From his eldest son, Nathaniel (1661–1722), are descended the Kebles of Creeting, Suffolk, who possessed an original painting of John Fairfax; a duplicate is in the possession of the Harwoods of Battisford, descended from his daughter Elizabeth (born 1668), who married Samuel Studd of Coddenham, Suffolk; his other children were Thomas (?) and William. The copy of the painting owned by the Harwoods was presented to the Congregational Church in Needham Market in 1927 and can be seen there to this day.

==Works==
- The Dead Saint Speaking, &c., 1679, (this is a sermon preached at Dedham, Essex, on 16 September 1668, in memory of Matthew Newcomen; it was reported to Gilbert Sheldon as containing 'dangerous words' at an 'outrageous conventicle;' the publication, which bears Fairfax's initials, was made against his consent by John Collinges, D.D.)
- A warning to drunkards (with Owen Stockton)

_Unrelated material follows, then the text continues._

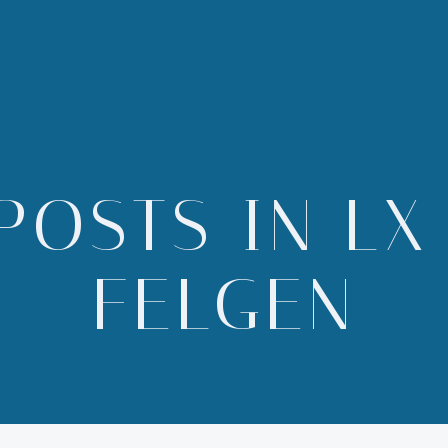
POSTS IN LX
FELGEN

- The true Dignity of St. Paul's elder, Exemplified in the life Of that Reverend, Holy, Zealous, and Faithful Servant, and Minister of Jesus Christ Mr. Owen Stockton, M.A. Sometimes Fellow of Gonville and Caius Colledge in Cambridge, and afterward Preacher of Gods Word at Colchester in Essex..., London. Printed by H.H. for Tho. Parkhurst.., 1681.
- Πρεσβύτερς διπλῆς τιμῆς ἄξιος … life of … O. Stockton … funeral sermon, &c., 1681, (dedicated to the Lady Brook; the sermon has separate title-page, 'Mors Triumphata,' &c.). Of the life there is an abridged reprint in Christian Biography, 1826.
- Primitiæ Synagogæ, &c., 1700, (sermon on opening the Ipswich meeting-house; dedicated to Sir Thomas Cuddon, chamberlain of the city of London).

Fairfax's funeral sermon (1673) for Samuel Spring, ejected from St. Mary's, Creeting, is quoted by Calamy, but does not seem to have been published.